▸ **EXCERPTED PASSAGE**
════

I’ll be watching you

Every breath you take
Every move you make
Every bond you break
Every step you take
I’ll be watching you*

 . . . which can be reassuring, if I’m your guardian angel, or creepy, if (as in the song) I’m your ex-boyfriend and you are the woman who moved on, or chilling, if I’m the state and you live your life in some way that I forbid. If the latter, is there a legal basis for you to argue that my prohibition interferes with your personal liberty?

*The Police, “Every Breath You Take,” Synchronicity (1983)

Week 4’s cases, Cruzan v. Director, Missouri Department of HealthGonzales v. Oregon, and Lawrence v. Texas, involve the legal concept of substantive due process, of which Professor Erwin Chemerinsky wrote “[t]here is no concept in American law that is more elusive or more controversial . . . [it] has been used in this century to protect some of our most precious liberties. Still, there are now and have always been Justices of the Supreme Court who believe there is no such thing as substantive due process.” 1

Professor Chemerinsky offers this definition:

Substantive due process asks the question of whether the government’s deprivation of a person’s life, liberty or property is justified by a sufficient purpose. Procedural due process, by contrast, asks whether the government has followed the proper procedures when it takes away life, liberty or property. Substantive due process looks to whether there is a sufficient substantive justification, a good enough reason for such a deprivation.2 (emphasis additional)

Why is this concept controversial? A simplistic explanation is that the words substantive due process do not appear in the United States Constitution. But, as Timothy Sandefur notes in “Why Substantive Due Process Makes Sense,”3 neither does the phrase separation of powers–yet no one disputes its rock-solid Constitutional footing.

Full exploration of why the concept of substantive due process is controversial is not necessary for our purposes–which is good, because the answer becomes entangled with one’s legal, historical, philosophical, political, economic, and jurisprudential views.4 It suffices to note that while some U.S. Supreme Court justices don’t believe in it, enough of them have, and do, to use it as a basis for resolving important issues of personal liberty. Over the years and among numerous examples, the Supreme Court  has, relying on substantive due process, allowed parents to send their children to schools that teach in a language other than English,5 upheld the right of parents to send their children to parochial schools,6 upheld the right to sell and use contraceptives,7 upheld the right to interracial marriage,8 upheld the right to obtain an abortion,9 upheld the right to engage in consensual homosexual activity,10 upheld the right to same-sex marriage11 . . . it’s a long list.**

What, then, is “a sufficient substantive justification, a good enough reason,” to deprive a person of life, liberty, or property? According to Timothy Sandefur the answer lies in “political and legal principles.”

════

Please print the passage on substantive due process word for word, from "Substantive due process asks" to "deprivation.2 (emphasis additional)".

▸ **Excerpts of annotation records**

════

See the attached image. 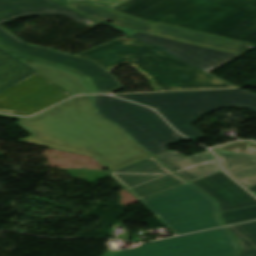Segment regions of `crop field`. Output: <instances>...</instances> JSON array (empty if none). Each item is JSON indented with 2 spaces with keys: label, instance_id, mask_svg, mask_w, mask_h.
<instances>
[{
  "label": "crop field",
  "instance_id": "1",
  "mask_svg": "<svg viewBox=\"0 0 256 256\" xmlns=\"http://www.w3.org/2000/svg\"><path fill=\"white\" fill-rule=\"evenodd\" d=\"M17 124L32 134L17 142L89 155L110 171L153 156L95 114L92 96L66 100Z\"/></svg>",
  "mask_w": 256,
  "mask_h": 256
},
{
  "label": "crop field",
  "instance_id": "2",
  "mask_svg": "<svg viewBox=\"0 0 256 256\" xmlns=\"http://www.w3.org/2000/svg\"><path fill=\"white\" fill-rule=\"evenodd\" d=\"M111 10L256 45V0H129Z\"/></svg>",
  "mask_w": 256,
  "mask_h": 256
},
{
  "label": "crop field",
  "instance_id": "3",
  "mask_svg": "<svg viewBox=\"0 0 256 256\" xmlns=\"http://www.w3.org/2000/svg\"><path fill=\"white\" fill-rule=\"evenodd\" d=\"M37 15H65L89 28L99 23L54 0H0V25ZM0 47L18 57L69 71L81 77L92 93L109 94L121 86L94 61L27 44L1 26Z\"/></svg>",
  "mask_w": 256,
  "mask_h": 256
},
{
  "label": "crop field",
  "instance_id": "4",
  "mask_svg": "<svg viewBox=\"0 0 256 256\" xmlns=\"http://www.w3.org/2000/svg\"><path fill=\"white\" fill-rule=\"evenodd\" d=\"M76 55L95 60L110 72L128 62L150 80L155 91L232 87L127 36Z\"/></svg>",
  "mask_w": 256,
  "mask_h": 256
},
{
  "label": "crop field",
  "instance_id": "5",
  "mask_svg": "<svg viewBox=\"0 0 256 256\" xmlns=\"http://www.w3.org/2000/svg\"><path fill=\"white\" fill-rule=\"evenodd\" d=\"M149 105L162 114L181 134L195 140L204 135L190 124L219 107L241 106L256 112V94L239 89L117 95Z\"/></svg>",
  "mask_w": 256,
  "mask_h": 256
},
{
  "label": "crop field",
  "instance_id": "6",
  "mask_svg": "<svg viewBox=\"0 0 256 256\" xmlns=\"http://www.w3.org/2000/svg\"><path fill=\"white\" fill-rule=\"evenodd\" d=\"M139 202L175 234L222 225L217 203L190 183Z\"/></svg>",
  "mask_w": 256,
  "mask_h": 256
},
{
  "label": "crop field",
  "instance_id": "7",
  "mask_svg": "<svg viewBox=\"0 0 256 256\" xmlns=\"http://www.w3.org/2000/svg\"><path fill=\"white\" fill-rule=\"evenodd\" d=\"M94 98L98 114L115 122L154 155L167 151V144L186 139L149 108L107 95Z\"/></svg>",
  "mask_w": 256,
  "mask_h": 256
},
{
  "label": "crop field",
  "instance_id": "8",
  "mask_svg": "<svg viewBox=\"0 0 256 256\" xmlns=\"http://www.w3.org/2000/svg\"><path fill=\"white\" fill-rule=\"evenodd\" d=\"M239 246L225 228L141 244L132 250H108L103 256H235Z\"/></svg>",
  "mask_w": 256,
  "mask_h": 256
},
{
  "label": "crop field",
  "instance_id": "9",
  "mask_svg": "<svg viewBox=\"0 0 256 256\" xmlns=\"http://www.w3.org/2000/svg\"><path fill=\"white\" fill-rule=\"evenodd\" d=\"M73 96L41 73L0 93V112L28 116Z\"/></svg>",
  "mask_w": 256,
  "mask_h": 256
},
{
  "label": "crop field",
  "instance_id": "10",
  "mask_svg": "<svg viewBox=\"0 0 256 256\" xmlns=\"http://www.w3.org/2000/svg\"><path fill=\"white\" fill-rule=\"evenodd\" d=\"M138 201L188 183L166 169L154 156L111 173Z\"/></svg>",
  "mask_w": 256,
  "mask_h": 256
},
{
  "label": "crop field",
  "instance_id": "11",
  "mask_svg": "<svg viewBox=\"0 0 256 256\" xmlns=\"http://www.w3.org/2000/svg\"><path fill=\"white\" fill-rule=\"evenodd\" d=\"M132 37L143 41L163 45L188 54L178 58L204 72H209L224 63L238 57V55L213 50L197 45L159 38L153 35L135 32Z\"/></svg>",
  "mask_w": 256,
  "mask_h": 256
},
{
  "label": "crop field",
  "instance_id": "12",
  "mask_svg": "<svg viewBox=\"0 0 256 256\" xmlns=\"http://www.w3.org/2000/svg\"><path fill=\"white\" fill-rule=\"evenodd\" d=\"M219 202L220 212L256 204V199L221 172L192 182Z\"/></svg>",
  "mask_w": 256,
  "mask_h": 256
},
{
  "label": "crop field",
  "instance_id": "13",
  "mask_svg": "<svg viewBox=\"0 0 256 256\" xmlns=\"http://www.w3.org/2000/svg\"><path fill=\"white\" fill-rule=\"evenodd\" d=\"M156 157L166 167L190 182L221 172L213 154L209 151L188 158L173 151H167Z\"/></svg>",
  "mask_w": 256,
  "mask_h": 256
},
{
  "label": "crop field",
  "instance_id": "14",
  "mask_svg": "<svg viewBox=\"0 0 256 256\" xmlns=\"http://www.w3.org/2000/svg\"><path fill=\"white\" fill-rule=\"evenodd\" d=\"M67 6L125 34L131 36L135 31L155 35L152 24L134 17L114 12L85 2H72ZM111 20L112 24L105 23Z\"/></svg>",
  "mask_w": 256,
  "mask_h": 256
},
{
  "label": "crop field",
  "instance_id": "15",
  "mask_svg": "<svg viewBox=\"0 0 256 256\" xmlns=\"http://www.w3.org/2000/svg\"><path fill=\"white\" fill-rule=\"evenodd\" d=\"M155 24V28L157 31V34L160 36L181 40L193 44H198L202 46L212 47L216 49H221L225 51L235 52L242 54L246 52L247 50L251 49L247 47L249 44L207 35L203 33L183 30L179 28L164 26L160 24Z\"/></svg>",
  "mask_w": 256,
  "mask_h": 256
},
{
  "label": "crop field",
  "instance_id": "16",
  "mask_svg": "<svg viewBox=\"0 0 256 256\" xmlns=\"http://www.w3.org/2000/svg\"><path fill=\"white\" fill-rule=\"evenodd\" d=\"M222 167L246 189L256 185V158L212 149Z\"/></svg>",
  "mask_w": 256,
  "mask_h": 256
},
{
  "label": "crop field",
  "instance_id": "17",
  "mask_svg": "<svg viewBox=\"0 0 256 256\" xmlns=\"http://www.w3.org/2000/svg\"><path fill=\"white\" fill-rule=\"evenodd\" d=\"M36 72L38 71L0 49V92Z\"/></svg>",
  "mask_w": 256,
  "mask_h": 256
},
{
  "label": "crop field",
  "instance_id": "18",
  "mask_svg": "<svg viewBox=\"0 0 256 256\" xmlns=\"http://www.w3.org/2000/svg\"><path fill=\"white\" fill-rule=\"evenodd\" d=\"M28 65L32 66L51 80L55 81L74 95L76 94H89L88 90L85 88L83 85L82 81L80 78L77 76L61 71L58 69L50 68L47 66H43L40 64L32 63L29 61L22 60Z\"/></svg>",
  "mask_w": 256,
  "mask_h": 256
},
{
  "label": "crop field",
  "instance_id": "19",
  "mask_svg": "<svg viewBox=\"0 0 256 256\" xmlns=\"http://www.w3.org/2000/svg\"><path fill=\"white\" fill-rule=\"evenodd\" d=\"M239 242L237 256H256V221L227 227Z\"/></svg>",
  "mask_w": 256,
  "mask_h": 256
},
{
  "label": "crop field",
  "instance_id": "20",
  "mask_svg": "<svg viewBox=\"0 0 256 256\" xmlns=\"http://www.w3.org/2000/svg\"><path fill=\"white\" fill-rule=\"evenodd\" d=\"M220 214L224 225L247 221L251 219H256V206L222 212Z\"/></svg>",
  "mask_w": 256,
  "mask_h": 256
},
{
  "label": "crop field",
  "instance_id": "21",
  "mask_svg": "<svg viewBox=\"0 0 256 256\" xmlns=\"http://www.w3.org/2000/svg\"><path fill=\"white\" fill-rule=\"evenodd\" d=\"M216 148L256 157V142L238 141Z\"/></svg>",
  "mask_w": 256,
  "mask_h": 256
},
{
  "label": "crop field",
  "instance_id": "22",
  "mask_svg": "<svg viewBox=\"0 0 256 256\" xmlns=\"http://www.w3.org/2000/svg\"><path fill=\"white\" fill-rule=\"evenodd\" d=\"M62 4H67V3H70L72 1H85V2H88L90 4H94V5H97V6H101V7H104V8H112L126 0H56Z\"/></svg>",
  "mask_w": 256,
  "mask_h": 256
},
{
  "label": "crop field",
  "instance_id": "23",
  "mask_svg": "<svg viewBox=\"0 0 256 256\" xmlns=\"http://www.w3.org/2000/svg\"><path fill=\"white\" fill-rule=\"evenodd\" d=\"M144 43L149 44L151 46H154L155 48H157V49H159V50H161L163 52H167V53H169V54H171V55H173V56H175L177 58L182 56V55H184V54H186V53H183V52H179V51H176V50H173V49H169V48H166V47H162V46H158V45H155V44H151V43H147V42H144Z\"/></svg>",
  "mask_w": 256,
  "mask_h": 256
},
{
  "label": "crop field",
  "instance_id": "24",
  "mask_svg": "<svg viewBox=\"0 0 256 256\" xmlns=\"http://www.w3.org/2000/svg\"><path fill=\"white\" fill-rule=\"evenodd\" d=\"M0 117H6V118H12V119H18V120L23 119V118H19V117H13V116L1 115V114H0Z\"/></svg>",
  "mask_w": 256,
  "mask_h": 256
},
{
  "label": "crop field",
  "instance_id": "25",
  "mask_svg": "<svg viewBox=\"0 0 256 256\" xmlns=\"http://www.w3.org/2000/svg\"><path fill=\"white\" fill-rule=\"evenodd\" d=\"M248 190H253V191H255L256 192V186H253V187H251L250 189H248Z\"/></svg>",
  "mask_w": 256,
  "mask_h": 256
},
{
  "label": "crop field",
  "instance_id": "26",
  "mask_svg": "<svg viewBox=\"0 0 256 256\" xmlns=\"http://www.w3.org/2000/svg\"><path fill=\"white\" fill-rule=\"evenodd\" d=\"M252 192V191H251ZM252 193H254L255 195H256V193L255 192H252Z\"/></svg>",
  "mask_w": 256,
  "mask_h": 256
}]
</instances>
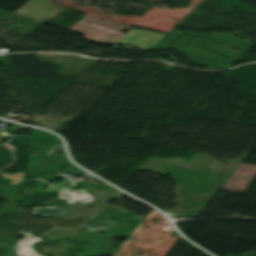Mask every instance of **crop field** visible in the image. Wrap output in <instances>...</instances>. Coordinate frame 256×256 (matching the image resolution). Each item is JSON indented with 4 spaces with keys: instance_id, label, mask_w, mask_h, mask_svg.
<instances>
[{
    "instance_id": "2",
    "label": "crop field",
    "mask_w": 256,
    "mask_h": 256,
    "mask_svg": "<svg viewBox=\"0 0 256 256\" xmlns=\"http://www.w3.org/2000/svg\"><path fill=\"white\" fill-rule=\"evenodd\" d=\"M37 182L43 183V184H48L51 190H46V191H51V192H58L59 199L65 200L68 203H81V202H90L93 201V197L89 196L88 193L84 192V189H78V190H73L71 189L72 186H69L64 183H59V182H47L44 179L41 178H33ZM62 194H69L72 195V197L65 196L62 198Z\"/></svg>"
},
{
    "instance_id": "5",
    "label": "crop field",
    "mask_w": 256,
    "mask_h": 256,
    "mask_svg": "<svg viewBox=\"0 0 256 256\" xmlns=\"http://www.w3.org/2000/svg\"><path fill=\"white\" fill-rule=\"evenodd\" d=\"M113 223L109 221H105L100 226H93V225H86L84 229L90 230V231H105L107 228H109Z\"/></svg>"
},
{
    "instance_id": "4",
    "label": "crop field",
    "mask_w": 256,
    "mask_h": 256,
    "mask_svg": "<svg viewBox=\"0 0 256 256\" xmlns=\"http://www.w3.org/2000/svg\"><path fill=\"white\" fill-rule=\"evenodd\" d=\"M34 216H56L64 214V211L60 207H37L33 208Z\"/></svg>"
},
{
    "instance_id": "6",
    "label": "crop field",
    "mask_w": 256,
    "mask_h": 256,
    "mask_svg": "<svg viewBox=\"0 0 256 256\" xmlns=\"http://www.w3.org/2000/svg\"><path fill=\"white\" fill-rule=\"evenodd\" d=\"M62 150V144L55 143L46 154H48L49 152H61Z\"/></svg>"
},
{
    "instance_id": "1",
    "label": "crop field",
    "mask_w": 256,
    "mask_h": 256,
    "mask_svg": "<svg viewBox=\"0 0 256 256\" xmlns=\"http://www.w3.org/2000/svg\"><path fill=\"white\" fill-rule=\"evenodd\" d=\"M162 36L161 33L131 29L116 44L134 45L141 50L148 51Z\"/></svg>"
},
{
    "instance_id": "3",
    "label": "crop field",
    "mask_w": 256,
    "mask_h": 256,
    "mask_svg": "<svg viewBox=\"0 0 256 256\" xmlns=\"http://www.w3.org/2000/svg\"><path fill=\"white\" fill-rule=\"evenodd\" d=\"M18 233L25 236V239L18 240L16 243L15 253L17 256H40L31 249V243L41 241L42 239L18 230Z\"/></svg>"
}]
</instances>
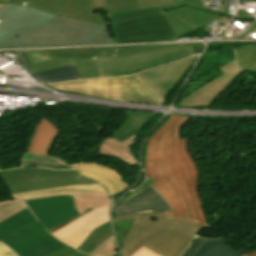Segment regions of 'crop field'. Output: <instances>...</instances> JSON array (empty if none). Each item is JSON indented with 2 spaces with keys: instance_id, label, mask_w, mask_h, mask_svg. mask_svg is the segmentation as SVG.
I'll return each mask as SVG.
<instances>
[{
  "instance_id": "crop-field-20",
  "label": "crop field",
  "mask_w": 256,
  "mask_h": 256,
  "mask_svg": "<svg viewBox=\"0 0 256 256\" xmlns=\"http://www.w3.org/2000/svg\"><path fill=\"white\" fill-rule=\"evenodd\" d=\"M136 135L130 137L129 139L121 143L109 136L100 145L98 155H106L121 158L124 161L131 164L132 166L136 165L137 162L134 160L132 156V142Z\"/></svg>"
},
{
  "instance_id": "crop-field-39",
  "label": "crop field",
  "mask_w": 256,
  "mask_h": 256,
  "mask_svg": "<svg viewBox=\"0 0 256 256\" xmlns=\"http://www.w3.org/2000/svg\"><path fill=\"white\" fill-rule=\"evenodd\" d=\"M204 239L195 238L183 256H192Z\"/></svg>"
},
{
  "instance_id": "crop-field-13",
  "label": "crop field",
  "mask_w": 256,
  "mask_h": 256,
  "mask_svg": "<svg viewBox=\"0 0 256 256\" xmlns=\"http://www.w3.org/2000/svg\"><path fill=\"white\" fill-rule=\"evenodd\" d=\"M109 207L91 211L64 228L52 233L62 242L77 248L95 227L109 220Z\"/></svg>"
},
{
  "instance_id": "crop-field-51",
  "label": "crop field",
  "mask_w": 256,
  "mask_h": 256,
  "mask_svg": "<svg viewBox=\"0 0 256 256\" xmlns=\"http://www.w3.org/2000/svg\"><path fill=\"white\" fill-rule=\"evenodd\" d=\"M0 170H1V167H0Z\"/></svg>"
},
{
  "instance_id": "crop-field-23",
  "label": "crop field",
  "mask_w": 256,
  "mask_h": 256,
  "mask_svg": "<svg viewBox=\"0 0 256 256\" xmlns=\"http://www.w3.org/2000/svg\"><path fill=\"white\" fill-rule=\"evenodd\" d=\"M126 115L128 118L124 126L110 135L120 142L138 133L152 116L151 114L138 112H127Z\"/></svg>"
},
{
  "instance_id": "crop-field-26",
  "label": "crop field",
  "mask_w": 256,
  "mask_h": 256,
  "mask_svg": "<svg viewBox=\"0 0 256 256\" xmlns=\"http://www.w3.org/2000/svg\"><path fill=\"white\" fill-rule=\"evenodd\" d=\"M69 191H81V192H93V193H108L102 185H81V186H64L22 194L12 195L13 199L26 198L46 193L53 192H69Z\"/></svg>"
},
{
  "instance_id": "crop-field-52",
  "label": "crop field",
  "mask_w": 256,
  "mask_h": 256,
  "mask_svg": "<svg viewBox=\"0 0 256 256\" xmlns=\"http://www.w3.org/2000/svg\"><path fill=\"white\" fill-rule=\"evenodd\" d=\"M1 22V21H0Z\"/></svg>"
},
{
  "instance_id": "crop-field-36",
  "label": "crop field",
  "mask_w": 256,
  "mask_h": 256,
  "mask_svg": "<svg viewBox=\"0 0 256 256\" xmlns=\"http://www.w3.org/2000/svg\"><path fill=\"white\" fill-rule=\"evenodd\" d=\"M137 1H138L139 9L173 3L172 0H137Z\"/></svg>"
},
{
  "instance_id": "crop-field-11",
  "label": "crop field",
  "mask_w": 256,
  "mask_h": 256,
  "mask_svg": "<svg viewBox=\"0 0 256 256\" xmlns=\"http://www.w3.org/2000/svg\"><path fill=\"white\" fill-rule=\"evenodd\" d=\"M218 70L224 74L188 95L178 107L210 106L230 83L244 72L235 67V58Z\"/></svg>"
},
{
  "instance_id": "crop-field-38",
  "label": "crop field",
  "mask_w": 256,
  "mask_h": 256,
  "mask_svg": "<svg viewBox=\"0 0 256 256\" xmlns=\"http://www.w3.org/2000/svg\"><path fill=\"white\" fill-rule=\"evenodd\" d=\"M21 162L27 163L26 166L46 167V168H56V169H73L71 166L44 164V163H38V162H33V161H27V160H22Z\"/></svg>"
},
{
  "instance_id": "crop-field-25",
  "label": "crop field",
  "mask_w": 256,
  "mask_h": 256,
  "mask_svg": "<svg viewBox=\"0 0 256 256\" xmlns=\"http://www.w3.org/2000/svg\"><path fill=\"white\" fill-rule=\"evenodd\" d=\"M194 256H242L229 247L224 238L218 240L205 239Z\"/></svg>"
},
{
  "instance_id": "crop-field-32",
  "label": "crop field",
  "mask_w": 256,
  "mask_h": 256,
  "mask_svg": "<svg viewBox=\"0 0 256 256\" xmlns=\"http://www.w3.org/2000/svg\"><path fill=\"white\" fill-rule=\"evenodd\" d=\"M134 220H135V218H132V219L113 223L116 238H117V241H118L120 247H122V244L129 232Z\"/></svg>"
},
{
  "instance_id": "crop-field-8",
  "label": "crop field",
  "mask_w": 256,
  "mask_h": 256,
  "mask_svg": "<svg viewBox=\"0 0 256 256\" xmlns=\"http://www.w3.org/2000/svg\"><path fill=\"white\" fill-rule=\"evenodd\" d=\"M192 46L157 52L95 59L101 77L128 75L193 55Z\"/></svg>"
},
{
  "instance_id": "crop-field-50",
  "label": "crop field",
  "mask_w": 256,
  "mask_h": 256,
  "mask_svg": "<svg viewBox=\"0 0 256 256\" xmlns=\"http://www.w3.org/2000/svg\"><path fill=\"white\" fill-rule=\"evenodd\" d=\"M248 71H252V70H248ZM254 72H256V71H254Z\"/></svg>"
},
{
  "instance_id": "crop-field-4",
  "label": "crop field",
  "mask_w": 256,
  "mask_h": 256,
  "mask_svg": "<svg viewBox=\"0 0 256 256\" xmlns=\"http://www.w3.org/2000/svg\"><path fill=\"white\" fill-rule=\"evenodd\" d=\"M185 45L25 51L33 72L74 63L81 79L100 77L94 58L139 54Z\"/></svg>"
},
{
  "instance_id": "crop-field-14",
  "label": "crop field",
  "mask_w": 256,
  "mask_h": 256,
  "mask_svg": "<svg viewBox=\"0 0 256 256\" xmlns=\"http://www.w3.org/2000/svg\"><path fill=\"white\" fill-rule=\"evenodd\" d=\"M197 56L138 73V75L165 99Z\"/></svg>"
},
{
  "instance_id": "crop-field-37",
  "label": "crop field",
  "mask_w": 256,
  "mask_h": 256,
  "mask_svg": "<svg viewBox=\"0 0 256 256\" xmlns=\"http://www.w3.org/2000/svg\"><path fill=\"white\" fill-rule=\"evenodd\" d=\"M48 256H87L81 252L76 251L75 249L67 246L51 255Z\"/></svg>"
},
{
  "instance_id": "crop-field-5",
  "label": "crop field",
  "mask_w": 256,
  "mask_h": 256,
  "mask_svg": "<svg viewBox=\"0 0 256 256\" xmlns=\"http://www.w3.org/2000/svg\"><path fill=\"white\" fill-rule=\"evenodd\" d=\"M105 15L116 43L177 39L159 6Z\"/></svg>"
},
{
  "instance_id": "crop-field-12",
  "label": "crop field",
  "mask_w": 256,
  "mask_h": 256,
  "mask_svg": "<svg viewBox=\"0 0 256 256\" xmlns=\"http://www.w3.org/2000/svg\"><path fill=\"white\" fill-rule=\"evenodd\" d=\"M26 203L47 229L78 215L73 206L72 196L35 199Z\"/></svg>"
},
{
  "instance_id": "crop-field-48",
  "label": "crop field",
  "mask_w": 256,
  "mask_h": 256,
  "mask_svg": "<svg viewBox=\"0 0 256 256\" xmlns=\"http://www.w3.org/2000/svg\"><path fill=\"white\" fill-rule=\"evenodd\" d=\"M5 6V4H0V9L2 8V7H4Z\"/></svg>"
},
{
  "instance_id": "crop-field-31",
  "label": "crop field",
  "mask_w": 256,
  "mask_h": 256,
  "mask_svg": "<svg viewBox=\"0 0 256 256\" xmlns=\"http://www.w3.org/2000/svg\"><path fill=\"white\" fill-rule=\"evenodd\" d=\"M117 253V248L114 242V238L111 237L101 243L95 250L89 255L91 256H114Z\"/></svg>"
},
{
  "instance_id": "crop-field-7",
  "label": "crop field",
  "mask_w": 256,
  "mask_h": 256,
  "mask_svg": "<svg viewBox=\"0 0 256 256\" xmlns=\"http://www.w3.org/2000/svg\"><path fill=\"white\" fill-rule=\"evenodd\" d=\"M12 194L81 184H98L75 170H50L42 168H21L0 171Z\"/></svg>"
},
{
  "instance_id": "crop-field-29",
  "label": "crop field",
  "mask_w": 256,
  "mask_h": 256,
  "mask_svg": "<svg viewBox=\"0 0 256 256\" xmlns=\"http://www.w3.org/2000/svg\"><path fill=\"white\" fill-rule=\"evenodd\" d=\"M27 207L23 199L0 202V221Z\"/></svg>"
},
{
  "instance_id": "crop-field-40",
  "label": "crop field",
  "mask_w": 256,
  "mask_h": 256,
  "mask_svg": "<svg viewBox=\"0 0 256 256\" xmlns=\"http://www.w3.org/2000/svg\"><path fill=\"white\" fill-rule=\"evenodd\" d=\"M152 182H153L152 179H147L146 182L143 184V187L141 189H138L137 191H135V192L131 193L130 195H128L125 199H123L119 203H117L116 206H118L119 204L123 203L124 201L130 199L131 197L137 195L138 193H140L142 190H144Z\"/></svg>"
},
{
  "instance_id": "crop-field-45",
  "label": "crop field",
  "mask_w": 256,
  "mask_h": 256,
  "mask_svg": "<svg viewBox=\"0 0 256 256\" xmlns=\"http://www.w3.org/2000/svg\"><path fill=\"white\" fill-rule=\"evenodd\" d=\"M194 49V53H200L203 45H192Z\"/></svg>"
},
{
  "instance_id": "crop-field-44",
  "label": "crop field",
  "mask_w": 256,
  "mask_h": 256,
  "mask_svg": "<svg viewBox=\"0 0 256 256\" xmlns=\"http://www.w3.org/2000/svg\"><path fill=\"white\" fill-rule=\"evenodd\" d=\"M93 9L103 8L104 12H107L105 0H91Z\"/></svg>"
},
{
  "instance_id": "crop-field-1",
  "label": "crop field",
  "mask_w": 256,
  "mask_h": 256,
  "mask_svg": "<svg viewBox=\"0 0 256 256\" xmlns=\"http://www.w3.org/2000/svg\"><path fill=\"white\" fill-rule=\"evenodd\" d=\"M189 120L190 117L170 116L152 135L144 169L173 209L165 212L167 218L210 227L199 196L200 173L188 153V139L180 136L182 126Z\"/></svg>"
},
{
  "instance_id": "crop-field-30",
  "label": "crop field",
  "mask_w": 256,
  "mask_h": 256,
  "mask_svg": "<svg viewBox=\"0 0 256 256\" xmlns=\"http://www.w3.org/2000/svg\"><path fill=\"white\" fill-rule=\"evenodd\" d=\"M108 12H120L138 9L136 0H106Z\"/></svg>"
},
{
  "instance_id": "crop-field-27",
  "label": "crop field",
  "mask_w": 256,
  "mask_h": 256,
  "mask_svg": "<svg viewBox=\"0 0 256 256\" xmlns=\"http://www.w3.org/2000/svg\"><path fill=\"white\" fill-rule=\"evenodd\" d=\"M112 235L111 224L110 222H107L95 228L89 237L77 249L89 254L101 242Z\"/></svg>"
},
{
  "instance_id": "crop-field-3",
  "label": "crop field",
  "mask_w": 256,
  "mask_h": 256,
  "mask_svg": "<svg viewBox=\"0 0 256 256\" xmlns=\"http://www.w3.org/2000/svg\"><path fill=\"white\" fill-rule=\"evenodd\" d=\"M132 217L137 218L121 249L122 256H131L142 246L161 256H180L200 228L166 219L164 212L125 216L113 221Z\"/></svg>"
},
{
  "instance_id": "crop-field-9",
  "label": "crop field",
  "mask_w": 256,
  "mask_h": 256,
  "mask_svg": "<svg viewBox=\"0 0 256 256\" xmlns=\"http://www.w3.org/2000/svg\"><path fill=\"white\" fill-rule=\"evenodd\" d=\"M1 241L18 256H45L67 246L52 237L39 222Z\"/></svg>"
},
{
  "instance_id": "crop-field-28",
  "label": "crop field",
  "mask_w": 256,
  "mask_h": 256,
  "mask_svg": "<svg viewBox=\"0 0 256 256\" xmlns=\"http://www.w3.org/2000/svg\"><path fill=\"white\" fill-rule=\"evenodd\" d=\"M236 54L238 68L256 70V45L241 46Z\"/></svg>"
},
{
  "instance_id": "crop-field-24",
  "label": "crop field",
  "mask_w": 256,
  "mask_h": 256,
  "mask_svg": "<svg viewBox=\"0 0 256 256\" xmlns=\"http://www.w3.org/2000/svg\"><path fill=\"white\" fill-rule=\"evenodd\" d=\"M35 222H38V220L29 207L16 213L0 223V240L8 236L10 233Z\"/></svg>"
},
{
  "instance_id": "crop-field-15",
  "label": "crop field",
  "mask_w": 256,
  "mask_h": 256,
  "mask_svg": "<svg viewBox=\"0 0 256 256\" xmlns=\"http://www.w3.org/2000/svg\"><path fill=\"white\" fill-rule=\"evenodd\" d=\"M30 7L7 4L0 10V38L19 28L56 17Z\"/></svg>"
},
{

════

▸ **TASK RESPONSE**
Substantive due process asks the question of whether the government’s deprivation of a person’s life, liberty or property is justified by a sufficient purpose. Procedural due process, by contrast, asks whether the government has followed the proper procedures when it takes away life, liberty or property. Substantive due process looks to whether there is a sufficient substantive justification, a good enough reason for such a deprivation.2 (emphasis additional)